Fortunately they asked my kids. My kids didn’t offer.

this! GT gives great weight to the contribution to community question. This is why my S19 figured, even instate, with great stats, he would be deferred and possibly denied. He ended up at RIT (ED so he pulled his GT app and never knew what they would have decided) and has a great job right now, graduating in 3 years. Now my D17 who applied (not to CS )was weak academically and was wait listed, where we expected a full denial. She was very community centered, and her main essay talked about how involvement in a camp for low income kids that even to this day she is very passionate about.

4 Likes

It’s the cap on out-of-state students + yield protection. No need to overthink it. She’ll have great choices in RD.

4 Likes

Exactly! My deferred/waitlisted/transfer pathway kid had academics that were plenty strong to be admitted and similar to my other two kids who ultimately were admitted. Unlike the other two, his involvement and extracurriculars were weak - year long sport and some volunteer hours. The other two had the grades but also leadership (this is a big one), academic ECs like Model UN and Mock Trial, played a sport or two and one did all that plus had a part time job during the school year and plays an instrument. Hindsight being 20/20, I can look back at all three applications and the decisions made by Georgia Tech make sense.

4 Likes

It is seriously hard for students (& their parents!) who are superstars at their school to realize just how many superstars there are competing for these slots. It is also hard for them to believe that schools try to balance cohorts, and really do look for kids who will fit.

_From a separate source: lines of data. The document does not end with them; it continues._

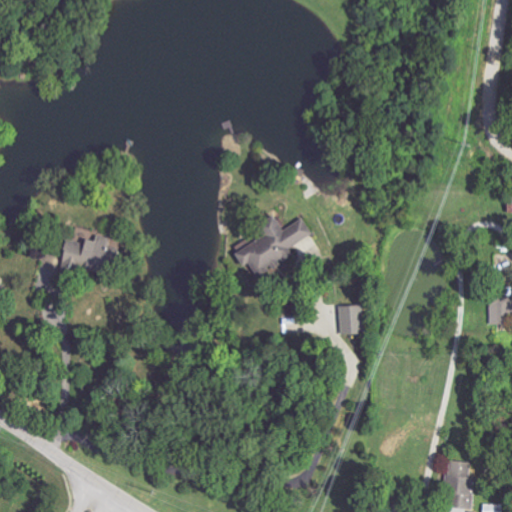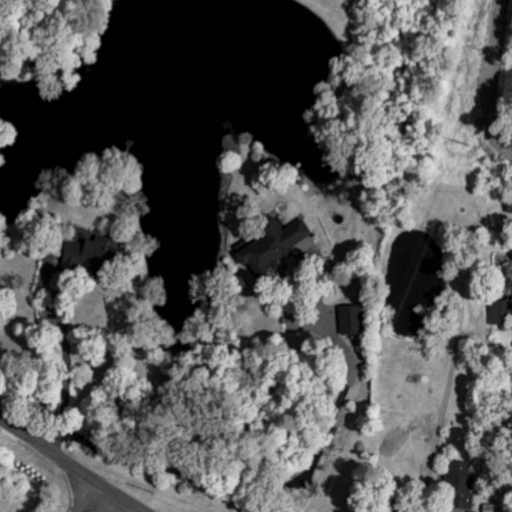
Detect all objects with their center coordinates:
building: (272, 245)
building: (88, 254)
building: (499, 305)
building: (349, 319)
road: (452, 338)
road: (63, 357)
road: (68, 466)
road: (284, 482)
building: (459, 486)
road: (81, 497)
road: (102, 502)
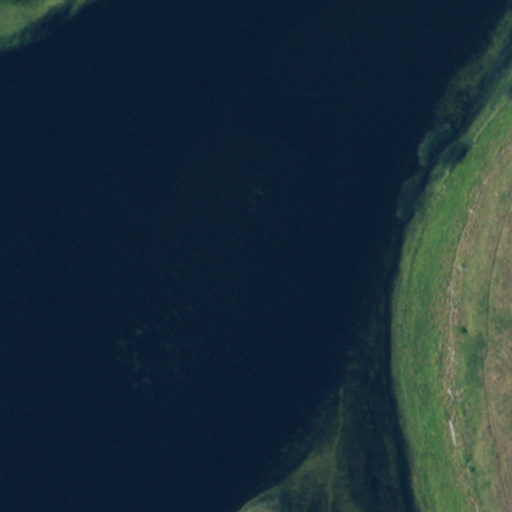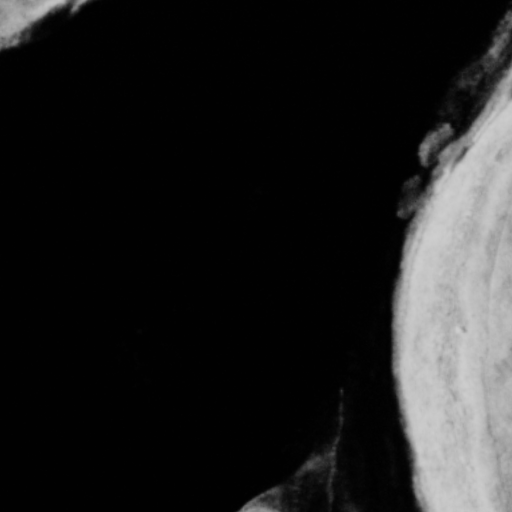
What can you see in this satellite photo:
road: (17, 5)
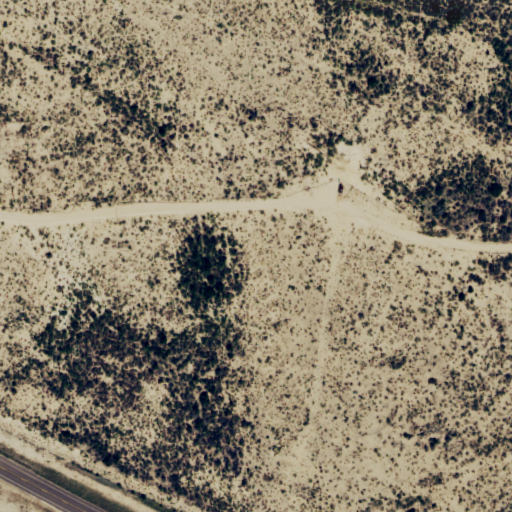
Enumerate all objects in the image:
road: (44, 490)
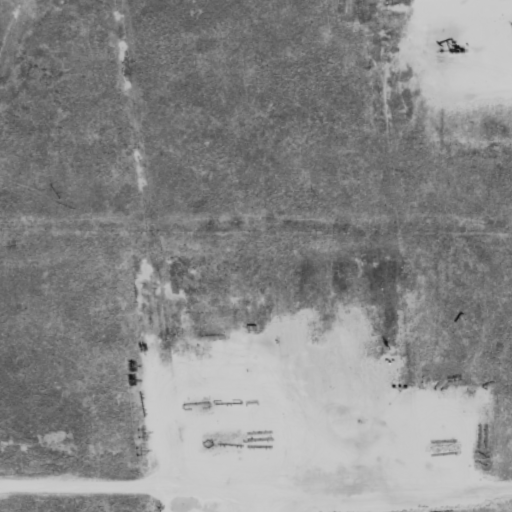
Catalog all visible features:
petroleum well: (437, 46)
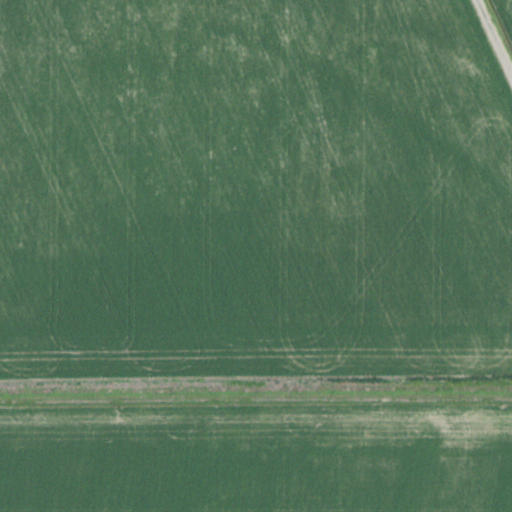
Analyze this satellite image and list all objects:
road: (496, 34)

The OP’s daughter has applied to ~20 unis, of which so far she has 1 acceptance (safety), 2 EA deferrals (MIT & CWRU) and 1 rejections (GaTech). OP, you and she should expect that she has at least 10 more rejection letters coming, as likely as not more. Prepare for that!

ps, I wonder if GaTech stung b/c it doesn’t have the social prestige of some of the other names she applied to, so psychologically it felt like a lower-tier was rejecting her?

pps, if she ends up with multiple acceptances, the tables turn and she has to write to all but one of them to say ‘thanks but no thanks’ - OP, be prepared for that to be more traumatic than you expect!